Na prática, se um partido ou candidato questionar na Justiça Eleitoral a autenticidade de um vídeo ou imagem e houver suspeita de manipulação por IA, quem publicou o material poderá ter que demonstrar que o conteúdo é verdadeiro, e não o autor da acusação, como ocorre hoje.

Para Rollo, a mudança pode trazer desafios na aplicação prática da regra, já que identificar com segurança se um conteúdo foi ou não produzido por IA ainda é um processo complexo, mesmo com o uso de perícias técnicas.

O advogado acrescenta que essas dificuldades mostram que, apesar do esforço de atualização diante do avanço tecnológico, o cenário ainda é marcado por incertezas. “A gente vai ter que esperar esses problemas aparecerem e depois tentar resolver. Acaba sendo um pouco enxugar gelo”, diz.
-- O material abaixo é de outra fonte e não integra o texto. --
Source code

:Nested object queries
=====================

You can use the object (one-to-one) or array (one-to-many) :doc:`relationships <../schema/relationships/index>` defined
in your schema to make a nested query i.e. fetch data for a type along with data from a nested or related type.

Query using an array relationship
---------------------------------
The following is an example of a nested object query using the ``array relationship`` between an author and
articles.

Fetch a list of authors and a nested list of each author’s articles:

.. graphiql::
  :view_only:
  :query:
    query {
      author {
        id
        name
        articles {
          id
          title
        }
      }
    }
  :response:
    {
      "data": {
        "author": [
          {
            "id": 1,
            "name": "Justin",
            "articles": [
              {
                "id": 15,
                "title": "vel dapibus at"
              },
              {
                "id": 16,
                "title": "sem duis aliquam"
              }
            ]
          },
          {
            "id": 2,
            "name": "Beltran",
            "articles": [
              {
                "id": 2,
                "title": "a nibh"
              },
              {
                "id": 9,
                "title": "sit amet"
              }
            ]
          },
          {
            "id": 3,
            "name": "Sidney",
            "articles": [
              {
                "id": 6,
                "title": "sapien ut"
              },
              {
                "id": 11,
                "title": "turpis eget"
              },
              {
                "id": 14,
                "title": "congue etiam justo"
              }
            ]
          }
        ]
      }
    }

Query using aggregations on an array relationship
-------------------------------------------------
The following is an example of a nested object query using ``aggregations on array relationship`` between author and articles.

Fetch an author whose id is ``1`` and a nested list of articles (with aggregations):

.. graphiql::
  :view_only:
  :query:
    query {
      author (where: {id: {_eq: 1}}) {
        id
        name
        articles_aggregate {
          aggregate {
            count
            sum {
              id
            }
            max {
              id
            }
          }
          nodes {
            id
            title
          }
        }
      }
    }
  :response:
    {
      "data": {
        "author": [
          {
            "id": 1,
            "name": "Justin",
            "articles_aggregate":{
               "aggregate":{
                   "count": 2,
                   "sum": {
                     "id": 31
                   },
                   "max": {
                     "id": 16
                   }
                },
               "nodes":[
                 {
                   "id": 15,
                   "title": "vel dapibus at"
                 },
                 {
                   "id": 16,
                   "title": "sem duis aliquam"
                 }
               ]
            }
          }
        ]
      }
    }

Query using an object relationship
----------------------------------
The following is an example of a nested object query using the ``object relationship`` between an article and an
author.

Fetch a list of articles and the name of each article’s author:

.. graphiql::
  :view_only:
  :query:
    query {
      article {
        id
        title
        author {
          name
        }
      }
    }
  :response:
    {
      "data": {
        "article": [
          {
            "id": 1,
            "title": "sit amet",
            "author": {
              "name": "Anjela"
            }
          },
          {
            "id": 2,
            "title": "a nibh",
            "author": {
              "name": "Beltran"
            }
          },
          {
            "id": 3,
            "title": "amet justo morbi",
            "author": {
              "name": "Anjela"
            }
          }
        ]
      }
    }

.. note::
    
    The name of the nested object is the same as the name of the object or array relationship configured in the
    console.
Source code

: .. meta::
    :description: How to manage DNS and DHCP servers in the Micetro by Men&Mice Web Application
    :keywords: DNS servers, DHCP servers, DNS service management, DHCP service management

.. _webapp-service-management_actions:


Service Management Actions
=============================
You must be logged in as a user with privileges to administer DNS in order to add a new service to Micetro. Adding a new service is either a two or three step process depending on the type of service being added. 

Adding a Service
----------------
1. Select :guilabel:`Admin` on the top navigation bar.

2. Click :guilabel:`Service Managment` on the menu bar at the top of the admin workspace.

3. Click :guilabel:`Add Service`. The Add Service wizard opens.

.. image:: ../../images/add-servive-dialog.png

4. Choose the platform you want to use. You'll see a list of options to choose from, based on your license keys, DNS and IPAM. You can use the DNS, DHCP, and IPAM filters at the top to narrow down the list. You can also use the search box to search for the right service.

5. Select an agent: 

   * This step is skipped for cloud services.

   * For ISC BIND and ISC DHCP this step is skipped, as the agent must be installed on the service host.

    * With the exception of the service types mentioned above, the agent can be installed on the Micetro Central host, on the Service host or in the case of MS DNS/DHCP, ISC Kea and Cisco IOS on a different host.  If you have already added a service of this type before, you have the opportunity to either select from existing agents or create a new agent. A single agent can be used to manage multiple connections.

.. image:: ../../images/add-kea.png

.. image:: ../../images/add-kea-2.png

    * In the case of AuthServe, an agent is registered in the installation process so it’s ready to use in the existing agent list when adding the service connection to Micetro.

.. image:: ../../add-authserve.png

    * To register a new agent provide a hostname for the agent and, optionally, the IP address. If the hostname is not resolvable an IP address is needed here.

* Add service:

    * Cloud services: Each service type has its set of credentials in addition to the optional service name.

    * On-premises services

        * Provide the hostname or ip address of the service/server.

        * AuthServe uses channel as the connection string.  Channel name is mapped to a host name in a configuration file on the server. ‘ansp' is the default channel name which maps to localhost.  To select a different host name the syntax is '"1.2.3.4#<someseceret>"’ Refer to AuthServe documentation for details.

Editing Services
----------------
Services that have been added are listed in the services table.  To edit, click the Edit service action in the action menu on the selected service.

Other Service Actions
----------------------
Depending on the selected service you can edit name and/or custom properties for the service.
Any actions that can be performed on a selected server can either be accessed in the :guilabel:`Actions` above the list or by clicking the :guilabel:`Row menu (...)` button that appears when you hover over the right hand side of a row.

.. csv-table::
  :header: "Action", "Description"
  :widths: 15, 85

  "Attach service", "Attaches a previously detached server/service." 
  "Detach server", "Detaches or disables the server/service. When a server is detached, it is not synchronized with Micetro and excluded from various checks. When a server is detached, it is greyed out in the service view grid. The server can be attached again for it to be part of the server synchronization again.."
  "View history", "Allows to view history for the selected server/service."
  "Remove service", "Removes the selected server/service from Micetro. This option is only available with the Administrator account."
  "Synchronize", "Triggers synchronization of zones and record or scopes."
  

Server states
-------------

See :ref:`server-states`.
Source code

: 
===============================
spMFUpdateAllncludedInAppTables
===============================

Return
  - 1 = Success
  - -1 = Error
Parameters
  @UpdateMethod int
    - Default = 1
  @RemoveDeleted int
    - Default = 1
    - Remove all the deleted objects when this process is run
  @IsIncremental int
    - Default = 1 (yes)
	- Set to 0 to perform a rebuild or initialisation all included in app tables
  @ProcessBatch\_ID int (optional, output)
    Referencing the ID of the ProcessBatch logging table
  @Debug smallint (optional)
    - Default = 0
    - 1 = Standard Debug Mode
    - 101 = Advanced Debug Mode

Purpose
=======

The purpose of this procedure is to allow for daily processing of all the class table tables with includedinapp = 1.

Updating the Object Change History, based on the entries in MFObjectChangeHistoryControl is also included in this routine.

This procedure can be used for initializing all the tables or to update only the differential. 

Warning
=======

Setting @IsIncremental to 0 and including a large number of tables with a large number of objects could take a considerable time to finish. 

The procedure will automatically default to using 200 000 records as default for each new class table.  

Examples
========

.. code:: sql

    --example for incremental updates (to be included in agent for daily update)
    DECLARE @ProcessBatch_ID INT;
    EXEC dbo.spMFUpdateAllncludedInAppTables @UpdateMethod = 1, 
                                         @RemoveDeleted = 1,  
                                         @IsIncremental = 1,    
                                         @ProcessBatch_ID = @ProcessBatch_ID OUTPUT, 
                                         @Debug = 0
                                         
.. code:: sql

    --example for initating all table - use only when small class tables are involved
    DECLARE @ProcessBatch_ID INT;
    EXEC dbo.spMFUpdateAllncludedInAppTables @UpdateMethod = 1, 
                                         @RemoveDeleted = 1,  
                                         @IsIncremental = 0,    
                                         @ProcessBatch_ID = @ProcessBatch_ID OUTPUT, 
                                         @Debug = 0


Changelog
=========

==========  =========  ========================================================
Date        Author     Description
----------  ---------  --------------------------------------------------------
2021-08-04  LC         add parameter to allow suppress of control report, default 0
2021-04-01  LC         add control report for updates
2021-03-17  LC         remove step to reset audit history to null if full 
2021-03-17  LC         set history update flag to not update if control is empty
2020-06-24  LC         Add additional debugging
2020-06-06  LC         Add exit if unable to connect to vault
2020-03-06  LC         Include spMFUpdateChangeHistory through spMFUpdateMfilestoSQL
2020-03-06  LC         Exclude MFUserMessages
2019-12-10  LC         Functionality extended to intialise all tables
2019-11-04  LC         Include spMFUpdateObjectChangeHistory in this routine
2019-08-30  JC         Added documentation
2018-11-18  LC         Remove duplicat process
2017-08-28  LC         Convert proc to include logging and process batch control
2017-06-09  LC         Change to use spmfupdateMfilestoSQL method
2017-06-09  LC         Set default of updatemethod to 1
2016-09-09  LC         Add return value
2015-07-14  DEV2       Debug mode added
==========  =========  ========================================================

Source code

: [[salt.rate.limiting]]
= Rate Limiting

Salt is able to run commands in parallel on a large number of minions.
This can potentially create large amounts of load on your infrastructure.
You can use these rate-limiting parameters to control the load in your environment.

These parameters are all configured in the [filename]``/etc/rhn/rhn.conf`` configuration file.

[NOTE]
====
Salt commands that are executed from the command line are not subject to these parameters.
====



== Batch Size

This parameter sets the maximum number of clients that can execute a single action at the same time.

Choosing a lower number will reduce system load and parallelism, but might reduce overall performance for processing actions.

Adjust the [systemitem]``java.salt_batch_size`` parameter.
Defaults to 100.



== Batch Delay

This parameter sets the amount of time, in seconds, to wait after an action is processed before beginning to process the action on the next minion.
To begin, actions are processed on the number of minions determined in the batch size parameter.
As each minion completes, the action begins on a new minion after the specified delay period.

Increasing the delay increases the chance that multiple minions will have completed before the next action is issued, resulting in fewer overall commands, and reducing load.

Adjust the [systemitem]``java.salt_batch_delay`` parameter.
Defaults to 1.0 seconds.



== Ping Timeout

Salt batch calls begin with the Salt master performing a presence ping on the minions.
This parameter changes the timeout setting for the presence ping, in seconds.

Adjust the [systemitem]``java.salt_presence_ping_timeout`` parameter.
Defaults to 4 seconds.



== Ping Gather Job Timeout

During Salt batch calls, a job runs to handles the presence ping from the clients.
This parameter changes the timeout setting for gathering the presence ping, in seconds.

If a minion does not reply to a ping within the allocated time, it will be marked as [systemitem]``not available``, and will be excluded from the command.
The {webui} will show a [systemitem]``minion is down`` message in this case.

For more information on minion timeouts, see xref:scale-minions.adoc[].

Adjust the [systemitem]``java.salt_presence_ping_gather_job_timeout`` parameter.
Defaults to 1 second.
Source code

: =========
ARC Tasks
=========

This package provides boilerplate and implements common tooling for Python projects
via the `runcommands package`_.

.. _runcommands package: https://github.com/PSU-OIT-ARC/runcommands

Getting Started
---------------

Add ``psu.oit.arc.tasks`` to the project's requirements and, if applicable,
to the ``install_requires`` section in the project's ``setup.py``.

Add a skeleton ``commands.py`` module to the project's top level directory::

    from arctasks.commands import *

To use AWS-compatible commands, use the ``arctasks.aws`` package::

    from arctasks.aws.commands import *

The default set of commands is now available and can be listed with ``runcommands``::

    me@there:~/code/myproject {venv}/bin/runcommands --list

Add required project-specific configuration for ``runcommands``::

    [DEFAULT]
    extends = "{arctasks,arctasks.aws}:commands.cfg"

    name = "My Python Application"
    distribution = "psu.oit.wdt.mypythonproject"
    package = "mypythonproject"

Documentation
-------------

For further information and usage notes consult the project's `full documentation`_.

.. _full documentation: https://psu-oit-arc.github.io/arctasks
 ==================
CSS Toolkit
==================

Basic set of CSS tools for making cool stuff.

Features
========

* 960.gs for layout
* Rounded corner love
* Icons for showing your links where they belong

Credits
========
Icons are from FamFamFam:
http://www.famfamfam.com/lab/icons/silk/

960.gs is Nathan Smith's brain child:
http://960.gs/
Enquanto juristas apontam lacunas na regulamentação, profissionais que atuam diretamente em campanhas dizem que o desafio também passa pela forma como a tecnologia será usada por candidatos e equipes de comunicação.

Para o marqueteiro Pedro Simões, que esteve à frente das campanhas da deputada federal Tabata Amaral (PSB-SP) e do prefeito do Rio de Janeiro Eduardo Paes (PSD-RJ), mais do que regras, as próprias campanhas precisam adotar cuidados e evitar o uso irregular desses conteúdos.

Ele cita um episódio ocorrido durante a campanha de Tabata Amaral à Prefeitura de São Paulo, quando a candidata foi alvo de deepfakes que sexualizavam sua imagem. “Isso mostra como a inteligência artificial já vem sendo usada como instrumento de ataque político direto”, diz.

A avaliação é compartilhada pelo marqueteiro Duda Lima, que coordenou campanhas do ex-presidente Jair Bolsonaro e do prefeito de São Paulo Ricardo Nunes (MDB). Para ele, as eleições de 2026 tendem a ser marcadas pela incorporação da inteligência artificial às estratégias eleitorais. “Será o ano da IA”, resume.

Regras avançam, mas punições são consideradas brandas

Apesar das lacunas, os especialistas avaliam que as resoluções aprovadas caminham no sentido de ampliar as responsabilidades de plataformas digitais e candidatos. Entre as principais novidades estão a proibição, entre 72 horas antes e 24 horas depois das eleições, da circulação de conteúdos sintéticos novos produzidos ou alterados por IA e a responsabilização solidária das plataformas caso não removam imediatamente materiais irregulares durante o período eleitoral.

Mesmo com os avanços, as sanções atualmente aplicadas a candidatos durante as campanhas, como multas, têm pouco efeito dissuasório diante da propagação de desinformação. “As multas para a utilização de inteligência artificial também são muito baixas. Não deveria ser assim”, afirma Rollo.